Exercise details. Copy each line of the following data that contains "macros".

Records for the exercise.
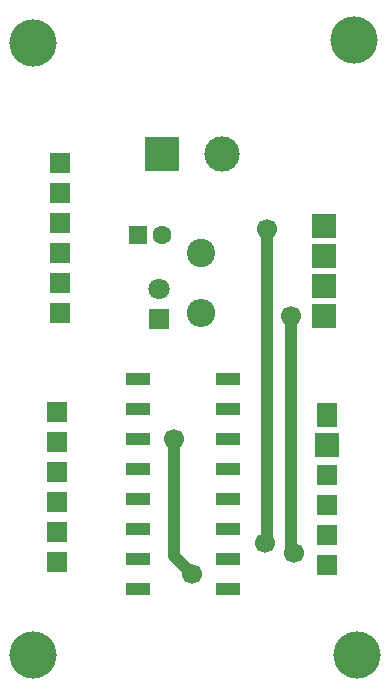
<source format=gbr>
G04 #@! TF.GenerationSoftware,KiCad,Pcbnew,(5.1.2)-2*
G04 #@! TF.CreationDate,2020-04-13T15:56:54+07:00*
G04 #@! TF.ProjectId,l293d,6c323933-642e-46b6-9963-61645f706362,rev?*
G04 #@! TF.SameCoordinates,Original*
G04 #@! TF.FileFunction,Copper,L1,Top*
G04 #@! TF.FilePolarity,Positive*
%FSLAX46Y46*%
G04 Gerber Fmt 4.6, Leading zero omitted, Abs format (unit mm)*
G04 Created by KiCad (PCBNEW (5.1.2)-2) date 2020-04-13 15:56:54*
%MOMM*%
%LPD*%
G04 APERTURE LIST*
%ADD10R,2.000000X1.000000*%
%ADD11R,1.800000X1.800000*%
%ADD12R,1.800000X2.000000*%
%ADD13R,2.000000X2.000000*%
%ADD14R,3.000000X3.000000*%
%ADD15C,3.000000*%
%ADD16R,1.600000X1.600000*%
%ADD17C,1.600000*%
%ADD18C,1.800000*%
%ADD19C,2.400000*%
%ADD20O,2.400000X2.400000*%
%ADD21C,4.000000*%
%ADD22C,1.700000*%
%ADD23C,1.000000*%
G04 APERTURE END LIST*
D10*
X107188000Y-107950000D03*
X99568000Y-90170000D03*
X107188000Y-105410000D03*
X99568000Y-92710000D03*
X107188000Y-102870000D03*
X99568000Y-95250000D03*
X107188000Y-100330000D03*
X99568000Y-97790000D03*
X107188000Y-97790000D03*
X99568000Y-100330000D03*
X107188000Y-95250000D03*
X99568000Y-102870000D03*
X107188000Y-92710000D03*
X99568000Y-105410000D03*
X107188000Y-90170000D03*
X99568000Y-107950000D03*
D11*
X92710000Y-105664000D03*
X92710000Y-103124000D03*
X92710000Y-100584000D03*
X92710000Y-98044000D03*
X92710000Y-95504000D03*
X92710000Y-92964000D03*
D12*
X115570000Y-93218000D03*
D13*
X115570000Y-95758000D03*
D11*
X115570000Y-98298000D03*
X115570000Y-100838000D03*
X115570000Y-103378000D03*
X115570000Y-105918000D03*
D14*
X101600000Y-71120000D03*
D15*
X106680000Y-71120000D03*
D13*
X115316000Y-84836000D03*
X115316000Y-82296000D03*
X115316000Y-79756000D03*
X115316000Y-77216000D03*
D11*
X92964000Y-84582000D03*
X92964000Y-82042000D03*
X92964000Y-79502000D03*
X92964000Y-76962000D03*
X92964000Y-74422000D03*
X92964000Y-71882000D03*
D16*
X99568000Y-77978000D03*
D17*
X101568000Y-77978000D03*
D11*
X101346000Y-85090000D03*
D18*
X101346000Y-82550000D03*
D19*
X104902000Y-79502000D03*
D20*
X104902000Y-84582000D03*
D21*
X117856000Y-61468000D03*
X90678000Y-61722000D03*
X118110000Y-113538000D03*
X90678000Y-113538000D03*
D22*
X102616000Y-95250000D03*
X104140000Y-106680000D03*
X112776000Y-104902000D03*
X112522000Y-84836000D03*
X110305990Y-104070010D03*
X110490000Y-77470000D03*
D23*
X102616000Y-105156000D02*
X104140000Y-106680000D01*
X102616000Y-95250000D02*
X102616000Y-105156000D01*
X112522000Y-104648000D02*
X112776000Y-104902000D01*
X112522000Y-84836000D02*
X112522000Y-104648000D01*
X110490000Y-103886000D02*
X110305990Y-104070010D01*
X110490000Y-77470000D02*
X110490000Y-103886000D01*
M02*

</source>
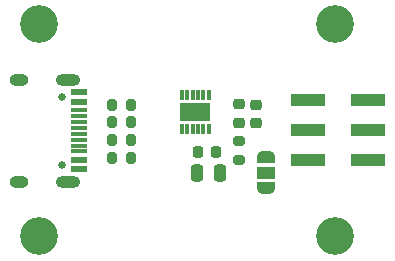
<source format=gbr>
%TF.GenerationSoftware,KiCad,Pcbnew,7.0.5*%
%TF.CreationDate,2023-07-02T14:02:18+02:00*%
%TF.ProjectId,usb_to_serial_converter,7573625f-746f-45f7-9365-7269616c5f63,rev?*%
%TF.SameCoordinates,Original*%
%TF.FileFunction,Soldermask,Top*%
%TF.FilePolarity,Negative*%
%FSLAX46Y46*%
G04 Gerber Fmt 4.6, Leading zero omitted, Abs format (unit mm)*
G04 Created by KiCad (PCBNEW 7.0.5) date 2023-07-02 14:02:18*
%MOMM*%
%LPD*%
G01*
G04 APERTURE LIST*
G04 Aperture macros list*
%AMRoundRect*
0 Rectangle with rounded corners*
0 $1 Rounding radius*
0 $2 $3 $4 $5 $6 $7 $8 $9 X,Y pos of 4 corners*
0 Add a 4 corners polygon primitive as box body*
4,1,4,$2,$3,$4,$5,$6,$7,$8,$9,$2,$3,0*
0 Add four circle primitives for the rounded corners*
1,1,$1+$1,$2,$3*
1,1,$1+$1,$4,$5*
1,1,$1+$1,$6,$7*
1,1,$1+$1,$8,$9*
0 Add four rect primitives between the rounded corners*
20,1,$1+$1,$2,$3,$4,$5,0*
20,1,$1+$1,$4,$5,$6,$7,0*
20,1,$1+$1,$6,$7,$8,$9,0*
20,1,$1+$1,$8,$9,$2,$3,0*%
%AMFreePoly0*
4,1,19,0.550000,-0.750000,0.000000,-0.750000,0.000000,-0.744911,-0.071157,-0.744911,-0.207708,-0.704816,-0.327430,-0.627875,-0.420627,-0.520320,-0.479746,-0.390866,-0.500000,-0.250000,-0.500000,0.250000,-0.479746,0.390866,-0.420627,0.520320,-0.327430,0.627875,-0.207708,0.704816,-0.071157,0.744911,0.000000,0.744911,0.000000,0.750000,0.550000,0.750000,0.550000,-0.750000,0.550000,-0.750000,
$1*%
%AMFreePoly1*
4,1,19,0.000000,0.744911,0.071157,0.744911,0.207708,0.704816,0.327430,0.627875,0.420627,0.520320,0.479746,0.390866,0.500000,0.250000,0.500000,-0.250000,0.479746,-0.390866,0.420627,-0.520320,0.327430,-0.627875,0.207708,-0.704816,0.071157,-0.744911,0.000000,-0.744911,0.000000,-0.750000,-0.550000,-0.750000,-0.550000,0.750000,0.000000,0.750000,0.000000,0.744911,0.000000,0.744911,
$1*%
G04 Aperture macros list end*
%ADD10RoundRect,0.200000X-0.200000X-0.275000X0.200000X-0.275000X0.200000X0.275000X-0.200000X0.275000X0*%
%ADD11C,3.200000*%
%ADD12FreePoly0,90.000000*%
%ADD13R,1.500000X1.000000*%
%ADD14FreePoly1,90.000000*%
%ADD15R,3.000000X1.000000*%
%ADD16RoundRect,0.225000X-0.225000X-0.250000X0.225000X-0.250000X0.225000X0.250000X-0.225000X0.250000X0*%
%ADD17C,0.650000*%
%ADD18R,1.450000X0.600000*%
%ADD19R,1.450000X0.300000*%
%ADD20O,2.100000X1.000000*%
%ADD21O,1.600000X1.000000*%
%ADD22RoundRect,0.225000X-0.250000X0.225000X-0.250000X-0.225000X0.250000X-0.225000X0.250000X0.225000X0*%
%ADD23RoundRect,0.200000X-0.275000X0.200000X-0.275000X-0.200000X0.275000X-0.200000X0.275000X0.200000X0*%
%ADD24RoundRect,0.007500X0.117500X-0.412500X0.117500X0.412500X-0.117500X0.412500X-0.117500X-0.412500X0*%
%ADD25R,2.500000X1.600000*%
%ADD26RoundRect,0.218750X0.256250X-0.218750X0.256250X0.218750X-0.256250X0.218750X-0.256250X-0.218750X0*%
%ADD27RoundRect,0.250000X-0.250000X-0.475000X0.250000X-0.475000X0.250000X0.475000X-0.250000X0.475000X0*%
G04 APERTURE END LIST*
D10*
%TO.C,R2*%
X117775000Y-78700000D03*
X119425000Y-78700000D03*
%TD*%
D11*
%TO.C,H2*%
X136700000Y-71900000D03*
%TD*%
D12*
%TO.C,JP1*%
X130820000Y-85760000D03*
D13*
X130820000Y-84460000D03*
D14*
X130820000Y-83160000D03*
%TD*%
D15*
%TO.C,J3*%
X134400000Y-83400000D03*
X139440000Y-83400000D03*
X134400000Y-80860000D03*
X139440000Y-80860000D03*
X134400000Y-78320000D03*
X139440000Y-78320000D03*
%TD*%
D16*
%TO.C,C2*%
X125045000Y-82660000D03*
X126595000Y-82660000D03*
%TD*%
D11*
%TO.C,H4*%
X111600000Y-71900000D03*
%TD*%
D10*
%TO.C,R4*%
X117775000Y-80200000D03*
X119425000Y-80200000D03*
%TD*%
D17*
%TO.C,J1*%
X113555000Y-78010000D03*
X113555000Y-83790000D03*
D18*
X115000000Y-77650000D03*
X115000000Y-78450000D03*
D19*
X115000000Y-79650000D03*
X115000000Y-80650000D03*
X115000000Y-81150000D03*
X115000000Y-82150000D03*
D18*
X115000000Y-83350000D03*
X115000000Y-84150000D03*
X115000000Y-84150000D03*
X115000000Y-83350000D03*
D19*
X115000000Y-82650000D03*
X115000000Y-81650000D03*
X115000000Y-80150000D03*
X115000000Y-79150000D03*
D18*
X115000000Y-78450000D03*
X115000000Y-77650000D03*
D20*
X114085000Y-76580000D03*
D21*
X109905000Y-76580000D03*
D20*
X114085000Y-85220000D03*
D21*
X109905000Y-85220000D03*
%TD*%
D22*
%TO.C,C3*%
X130020000Y-78685000D03*
X130020000Y-80235000D03*
%TD*%
D23*
%TO.C,R5*%
X128520000Y-81735000D03*
X128520000Y-83385000D03*
%TD*%
D10*
%TO.C,R1*%
X117775000Y-83200000D03*
X119425000Y-83200000D03*
%TD*%
D11*
%TO.C,H1*%
X136700000Y-89800000D03*
%TD*%
D24*
%TO.C,U1*%
X123720000Y-80730000D03*
X124170000Y-80730000D03*
X124620000Y-80730000D03*
X125070000Y-80730000D03*
X125520000Y-80730000D03*
X125970000Y-80730000D03*
X125970000Y-77860000D03*
X125520000Y-77860000D03*
X125070000Y-77860000D03*
X124620000Y-77860000D03*
X124170000Y-77860000D03*
X123720000Y-77860000D03*
D25*
X124845000Y-79295000D03*
%TD*%
D10*
%TO.C,R3*%
X117775000Y-81700000D03*
X119425000Y-81700000D03*
%TD*%
D26*
%TO.C,D1*%
X128520000Y-80247500D03*
X128520000Y-78672500D03*
%TD*%
D11*
%TO.C,H3*%
X111600000Y-89800000D03*
%TD*%
D27*
%TO.C,C1*%
X125020000Y-84460000D03*
X126920000Y-84460000D03*
%TD*%
M02*

</source>
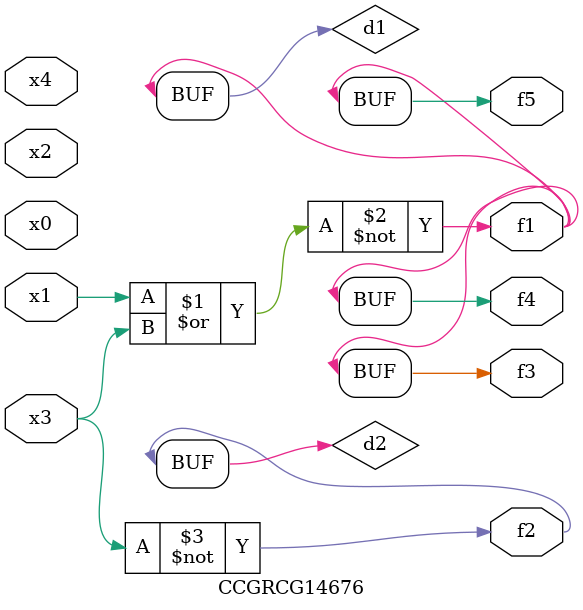
<source format=v>
module CCGRCG14676(
	input x0, x1, x2, x3, x4,
	output f1, f2, f3, f4, f5
);

	wire d1, d2;

	nor (d1, x1, x3);
	not (d2, x3);
	assign f1 = d1;
	assign f2 = d2;
	assign f3 = d1;
	assign f4 = d1;
	assign f5 = d1;
endmodule

</source>
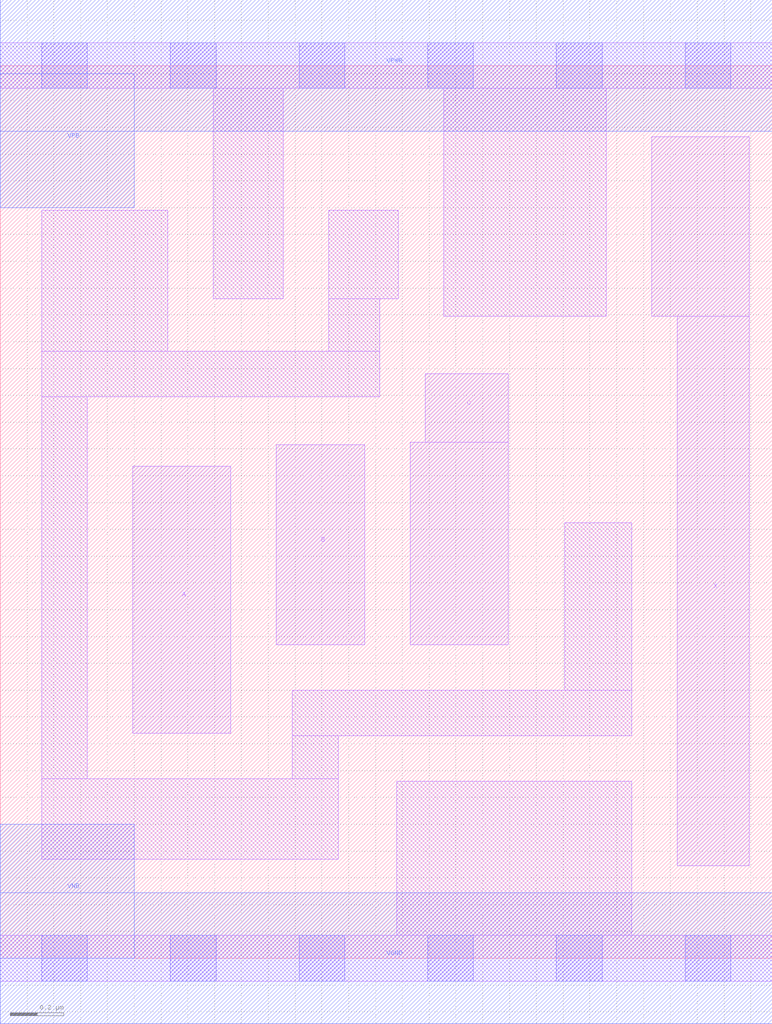
<source format=lef>
# Copyright 2020 The SkyWater PDK Authors
#
# Licensed under the Apache License, Version 2.0 (the "License");
# you may not use this file except in compliance with the License.
# You may obtain a copy of the License at
#
#     https://www.apache.org/licenses/LICENSE-2.0
#
# Unless required by applicable law or agreed to in writing, software
# distributed under the License is distributed on an "AS IS" BASIS,
# WITHOUT WARRANTIES OR CONDITIONS OF ANY KIND, either express or implied.
# See the License for the specific language governing permissions and
# limitations under the License.
#
# SPDX-License-Identifier: Apache-2.0

VERSION 5.5 ;
NAMESCASESENSITIVE ON ;
BUSBITCHARS "[]" ;
DIVIDERCHAR "/" ;
MACRO sky130_fd_sc_lp__and3_0
  CLASS CORE ;
  SOURCE USER ;
  ORIGIN  0.000000  0.000000 ;
  SIZE  2.880000 BY  3.330000 ;
  SYMMETRY X Y R90 ;
  SITE unit ;
  PIN A
    ANTENNAGATEAREA  0.126000 ;
    DIRECTION INPUT ;
    USE SIGNAL ;
    PORT
      LAYER li1 ;
        RECT 0.495000 0.840000 0.860000 1.835000 ;
    END
  END A
  PIN B
    ANTENNAGATEAREA  0.126000 ;
    DIRECTION INPUT ;
    USE SIGNAL ;
    PORT
      LAYER li1 ;
        RECT 1.030000 1.170000 1.360000 1.915000 ;
    END
  END B
  PIN C
    ANTENNAGATEAREA  0.126000 ;
    DIRECTION INPUT ;
    USE SIGNAL ;
    PORT
      LAYER li1 ;
        RECT 1.530000 1.170000 1.895000 1.925000 ;
        RECT 1.585000 1.925000 1.895000 2.180000 ;
    END
  END C
  PIN X
    ANTENNADIFFAREA  0.287300 ;
    DIRECTION OUTPUT ;
    USE SIGNAL ;
    PORT
      LAYER li1 ;
        RECT 2.430000 2.395000 2.795000 3.065000 ;
        RECT 2.525000 0.345000 2.795000 2.395000 ;
    END
  END X
  PIN VGND
    DIRECTION INOUT ;
    USE GROUND ;
    PORT
      LAYER met1 ;
        RECT 0.000000 -0.245000 2.880000 0.245000 ;
    END
  END VGND
  PIN VNB
    DIRECTION INOUT ;
    USE GROUND ;
    PORT
    END
  END VNB
  PIN VPB
    DIRECTION INOUT ;
    USE POWER ;
    PORT
    END
  END VPB
  PIN VNB
    DIRECTION INOUT ;
    USE GROUND ;
    PORT
      LAYER met1 ;
        RECT 0.000000 0.000000 0.500000 0.500000 ;
    END
  END VNB
  PIN VPB
    DIRECTION INOUT ;
    USE POWER ;
    PORT
      LAYER met1 ;
        RECT 0.000000 2.800000 0.500000 3.300000 ;
    END
  END VPB
  PIN VPWR
    DIRECTION INOUT ;
    USE POWER ;
    PORT
      LAYER met1 ;
        RECT 0.000000 3.085000 2.880000 3.575000 ;
    END
  END VPWR
  OBS
    LAYER li1 ;
      RECT 0.000000 -0.085000 2.880000 0.085000 ;
      RECT 0.000000  3.245000 2.880000 3.415000 ;
      RECT 0.155000  0.370000 1.260000 0.670000 ;
      RECT 0.155000  0.670000 0.325000 2.095000 ;
      RECT 0.155000  2.095000 1.415000 2.265000 ;
      RECT 0.155000  2.265000 0.625000 2.790000 ;
      RECT 0.795000  2.460000 1.055000 3.245000 ;
      RECT 1.090000  0.670000 1.260000 0.830000 ;
      RECT 1.090000  0.830000 2.355000 1.000000 ;
      RECT 1.225000  2.265000 1.415000 2.460000 ;
      RECT 1.225000  2.460000 1.485000 2.790000 ;
      RECT 1.480000  0.085000 2.355000 0.660000 ;
      RECT 1.655000  2.395000 2.260000 3.245000 ;
      RECT 2.105000  1.000000 2.355000 1.625000 ;
    LAYER mcon ;
      RECT 0.155000 -0.085000 0.325000 0.085000 ;
      RECT 0.155000  3.245000 0.325000 3.415000 ;
      RECT 0.635000 -0.085000 0.805000 0.085000 ;
      RECT 0.635000  3.245000 0.805000 3.415000 ;
      RECT 1.115000 -0.085000 1.285000 0.085000 ;
      RECT 1.115000  3.245000 1.285000 3.415000 ;
      RECT 1.595000 -0.085000 1.765000 0.085000 ;
      RECT 1.595000  3.245000 1.765000 3.415000 ;
      RECT 2.075000 -0.085000 2.245000 0.085000 ;
      RECT 2.075000  3.245000 2.245000 3.415000 ;
      RECT 2.555000 -0.085000 2.725000 0.085000 ;
      RECT 2.555000  3.245000 2.725000 3.415000 ;
  END
END sky130_fd_sc_lp__and3_0
END LIBRARY

</source>
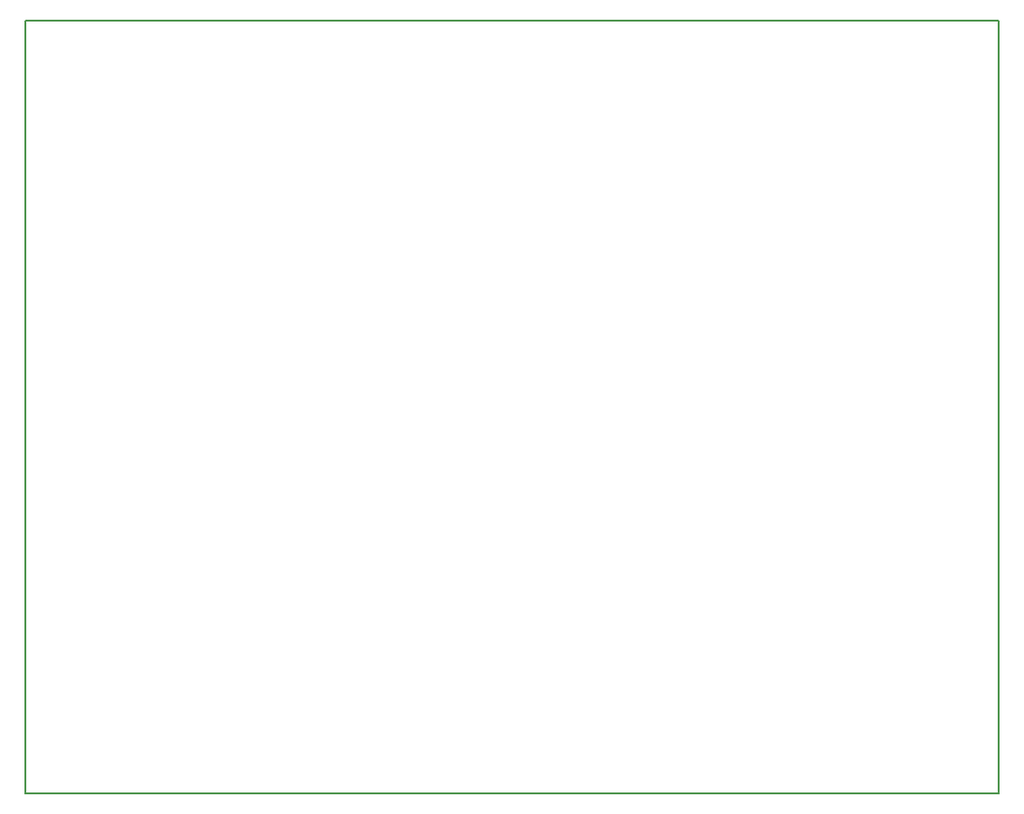
<source format=gm1>
G04 MADE WITH FRITZING*
G04 WWW.FRITZING.ORG*
G04 DOUBLE SIDED*
G04 HOLES PLATED*
G04 CONTOUR ON CENTER OF CONTOUR VECTOR*
%ASAXBY*%
%FSLAX23Y23*%
%MOIN*%
%OFA0B0*%
%SFA1.0B1.0*%
%ADD10R,3.464570X2.755910*%
%ADD11C,0.008000*%
%ADD10C,0.008*%
%LNCONTOUR*%
G90*
G70*
G54D10*
G54D11*
X4Y2752D02*
X3461Y2752D01*
X3461Y4D01*
X4Y4D01*
X4Y2752D01*
D02*
G04 End of contour*
M02*
</source>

Response below.
G04 Aperture macros list*
G04 Aperture macros list end*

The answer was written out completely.